** List of tasks **
(a) Decide whether each statement agrees with the health care op-ed, answering yes or no and quoting the words of the op-ed that settle it: (i) Kansans expect premium increases of 42 percent in 2017; (ii) in Canada, the average patient waits three months between a doctor's referral and treatment from a specialist; (iii) more than 1,000 counties have only one insurer to choose from.
(b) According to the health care op-ed, what is the average deductible in the lowest-priced Obamacare plans?
(c) Please pick up the health care op-ed where it stops, continuing after its final sentence about young and healthy individuals buying affordable plans.

** Excerpted passage **

----

Kansans in Congress: A fix for our broken health care system needs time to work

Obamacare has failed. It’s failed because it was built on the faulty premise that government can mandate, regulate and tax us to cheaper health care.

Obamacare premiums are skyrocketing, with Kansans expecting 42 percent increases in 2017. Even worse, deductibles are growing nearly seven times as fast as wages, rendering many plans useless because of exorbitant out-of-pocket costs. With deductibles in the lowest-priced Obamacare plans averaging $6,000, many Americans can’t afford to use their insurance at all.

Providers are exiting the marketplaces, leaving only one insurer to choose from in more than 1,000 counties across the country. Soon, many people could be left with no options at all. More than 25 million Americans have no health insurance coverage even though the law mandates it.

With Obamacare imploding before our very eyes, keeping a plan built on a faulty premise and faulty promises is simply not an option. And the longer we wait to replace it, the worse it will get.

There are only two directions to go from here.

One way is to move toward more government control with a European-style, single-payer system. Yet this path leads us to a system fraught with rationing, lower-quality care, rising costs and stifled innovation. For example, in Canada, the average patient has to wait five months between getting a doctor’s referral to receiving treatment from a specialist. Longer wait times have cost tens of thousands of Canadians their lives.

The “Better Way” is building the best health care system in the world — a patient-centered system with more choices and competition for coverage at a lower cost. A system that protects those with pre-existing conditions and ensures the most vulnerable among us will have financial assistance in purchasing coverage of their choice but doesn’t eliminate inexpensive coverage for everyone else. A system that allows young and healthy individuals to purchase affordable plans instead of the government mandating they buy expensive coverage they don’t need.

----

** Stored data **
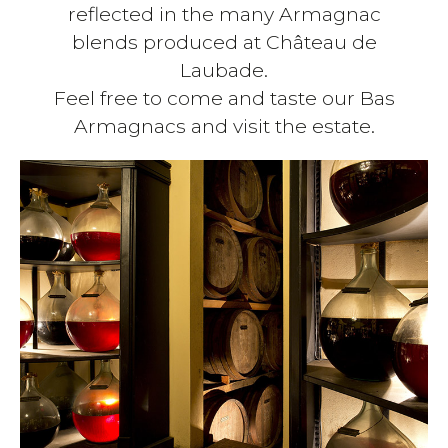
reflected in the many Armagnac
blends produced at Château de
Laubade.
Feel free to come and taste our Bas
Armagnacs and visit the estate.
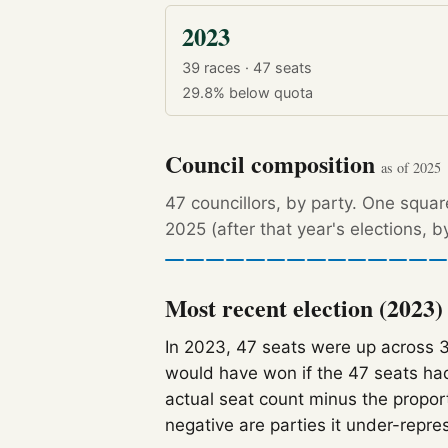
2023
39 races · 47 seats
29.8%
below quota
Council composition
as of 2025
47 councillors, by party. One squa
2025 (after that year's elections, 
Most recent election (2023)
In 2023, 47 seats were up across 
would have won if the 47 seats had
actual seat count minus the propor
negative are parties it under-repre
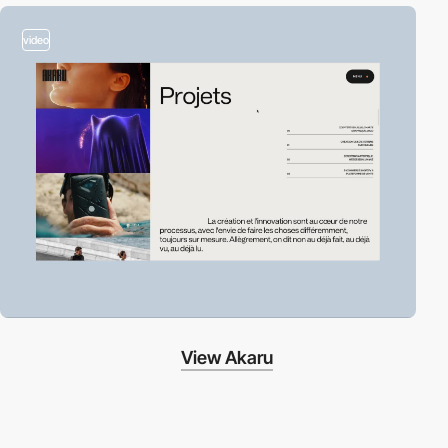
video
View Akaru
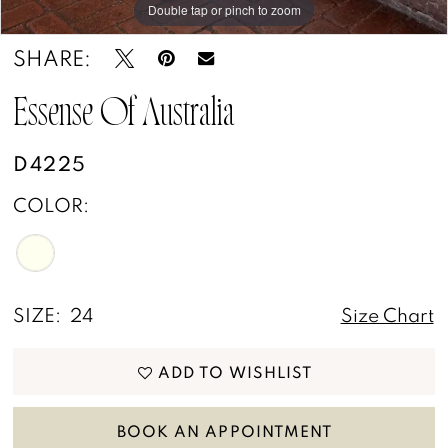
Double tap or pinch to zoom
Double tap or pinch to zoom
Double tap or pinch to zoom
SHARE:
Essense Of Australia
D4225
COLOR:
SIZE:
24
Size Chart
ADD TO WISHLIST
BOOK AN APPOINTMENT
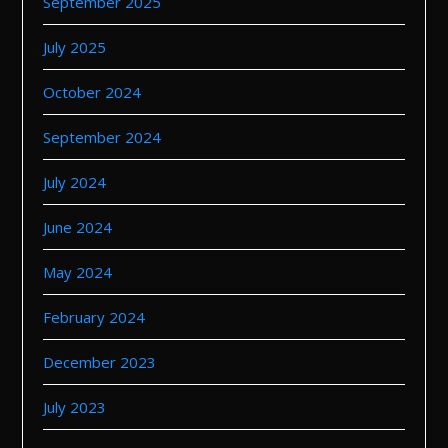
September 2025
July 2025
October 2024
September 2024
July 2024
June 2024
May 2024
February 2024
December 2023
July 2023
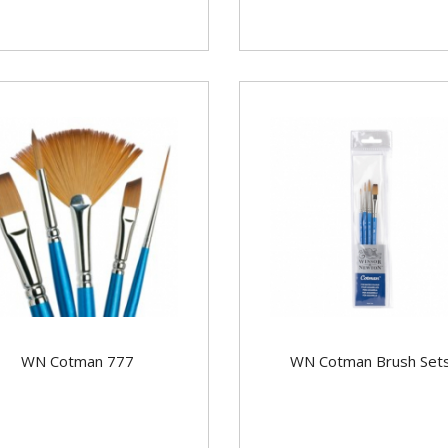
WN Cotman 777
WN Cotman Brush Set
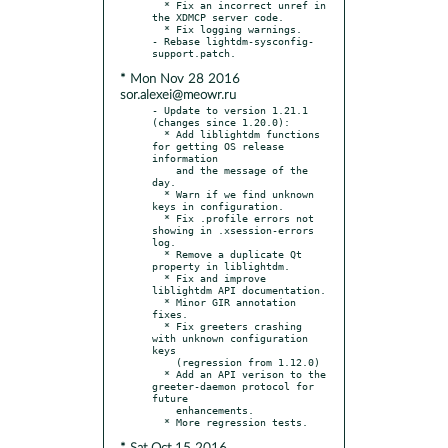
  * Fix an incorrect unref in 
the XDMCP server code.

  * Fix logging warnings.

- Rebase lightdm-sysconfig-
* Mon Nov 28 2016
sor.alexei@meowr.ru
- Update to version 1.21.1 
(changes since 1.20.0):

  * Add liblightdm functions 
for getting OS release 
information

    and the message of the 
day.

  * Warn if we find unknown 
keys in configuration.

  * Fix .profile errors not 
showing in .xsession-errors 
log.

  * Remove a duplicate Qt 
property in liblightdm.

  * Fix and improve 
liblightdm API documentation.

  * Minor GIR annotation 
fixes.

  * Fix greeters crashing 
with unknown configuration 
keys

    (regression from 1.12.0)

  * Add an API verison to the 
greeter-daemon protocol for 
future

    enhancements.
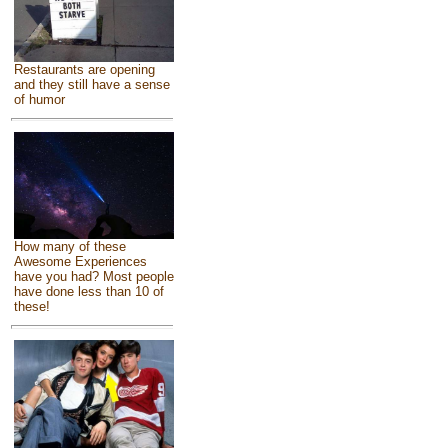
Restaurants are opening
and they still have a sense
of humor
How many of these
Awesome Experiences
have you had? Most people
have done less than 10 of
these!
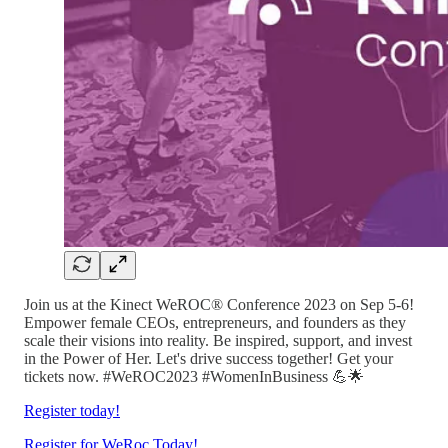
Join us at the Kinect WeROC® Conference 2023 on Sep 5-6!
Empower female CEOs, entrepreneurs, and founders as they
scale their visions into reality. Be inspired, support, and invest
in the Power of Her. Let's drive success together! Get your
tickets now. #WeROC2023 #WomenInBusiness 💪🌟
Register today!
Register for WeRoc Today!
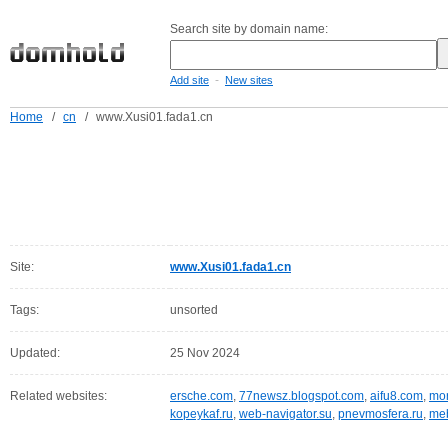
Search site by domain name:
-
Add site
New sites
Home
/
cn
/
www.Xusi01.fada1.cn
Site:
www.Xusi01.fada1.cn
Tags:
unsorted
Updated:
25 Nov 2024
Related websites:
ersche.com
,
77newsz.blogspot.com
,
aifu8.com
,
mor
kopeykaf.ru
,
web-navigator.su
,
pnevmosfera.ru
,
meb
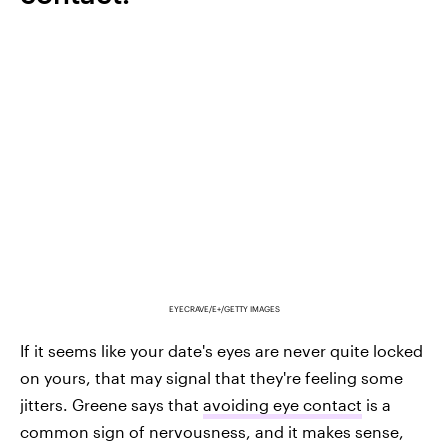
EYECRAVE/E+/GETTY IMAGES
If it seems like your date's eyes are never quite locked
on yours, that may signal that they're feeling some
jitters. Greene says that
avoiding eye contact
is a
common sign of nervousness, and it makes sense,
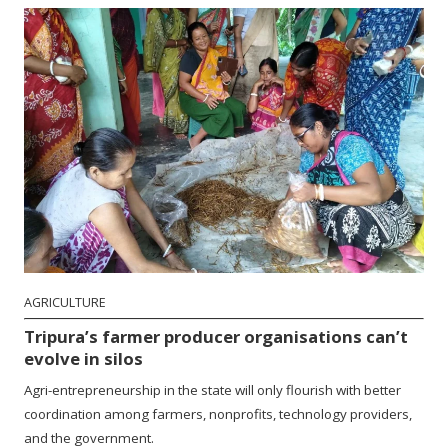
AGRICULTURE
Tripura’s farmer producer organisations can’t
evolve in silos
Agri-entrepreneurship in the state will only flourish with better
coordination among farmers, nonprofits, technology providers,
and the government.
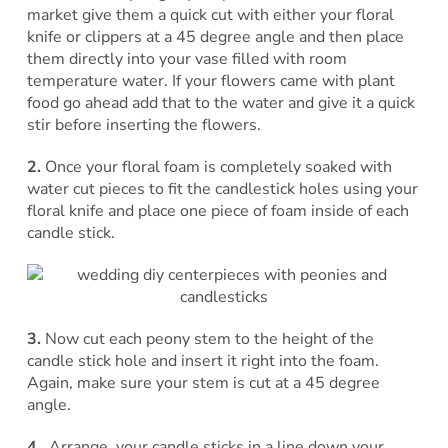
market give them a quick cut with either your floral
knife or clippers at a 45 degree angle and then place
them directly into your vase filled with room
temperature water. If your flowers came with plant
food go ahead add that to the water and give it a quick
stir before inserting the flowers.
2.
Once your floral foam is completely soaked with
water cut pieces to fit the candlestick holes using your
floral knife and place one piece of foam inside of each
candle stick.
3.
Now cut each peony stem to the height of the
candle stick hole and insert it right into the foam.
Again, make sure your stem is cut at a 45 degree
angle.
4.
Arrange your candle sticks in a line down your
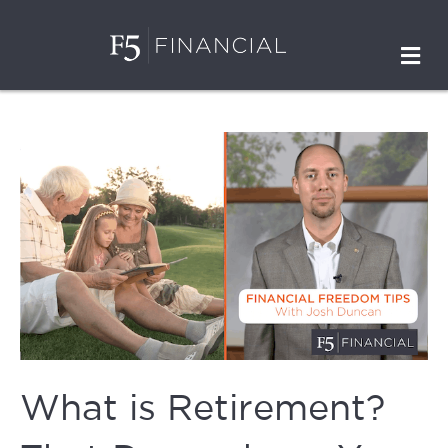
M
What is Retirement?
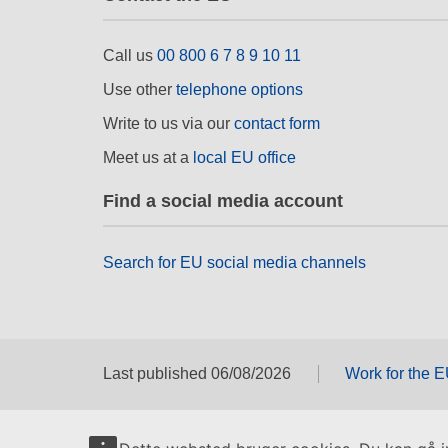
Call us
00 800 6 7 8 9 10 11
Use other
telephone options
Write to us via our
contact form
Meet us at a
local EU office
Find a social media account
Search for EU social media channels
Last published 06/08/2026
Work for the 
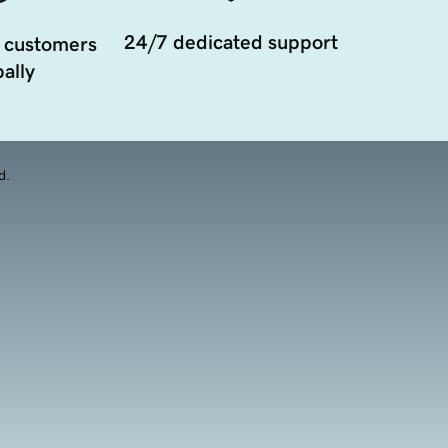
24/7 dedicated support
 customers
ally
d.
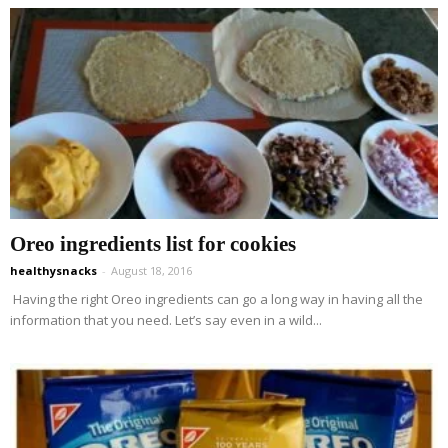
Oreo ingredients list for cookies
healthysnacks
-
August 18, 2016
Having the right Oreo ingredients can go a long way in having all the
information that you need. Let’s say even in a wild...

----

** Activity answers **
(a)
(i) Yes: "with Kansans expecting 42 percent increases in 2017."
(ii) No: "the average patient has to wait five months between getting a doctor’s referral to receiving treatment from a specialist."
(iii) Yes: "leaving only one insurer to choose from in more than 1,000 counties across the country."

(b) $6,000.

(c)
Our blueprint for a “Better Way” to fix America’s health care system will not involve a comprehensive, overly complex and confusing 3,000-page bill in the mold of Nancy Pelosi’s notorious “we have to pass the bill so that you can find out what is in it.”

Instead, it will involve a step-by-step approach that may take time but will be done correctly to achieve our goals of empowering patients and doctors, not federal bureaucrats. It will work to lower costs by increasing choice and competition, not heavy-handed government mandates. It will seek to provide what Kansans need — accessibility, affordability and quality — all of which have failed under Obamacare.

It will cover those with pre-existing conditions by empowering state high risk pools, which in turn will lower the cost of care for the young and healthy. It will make care affordable by helping Kansans save more for their health care needs. It will make care accessible for all by reforming the tax code to ensure more Kansans can purchase coverage.

We readily admit solutions shouldn’t be limited to Republican ones. Our blueprint retains the principle that young people can remain on their parents’ plan until the age of 26. We are open to other ideas that would achieve these goals — because no political party has cornered the market on good ideas.

The Kansas House delegation stands ready to get to work on smart, effective solutions for our health care system.

Jenkins, Marshall and Yoder are U.S. representatives from Kansas.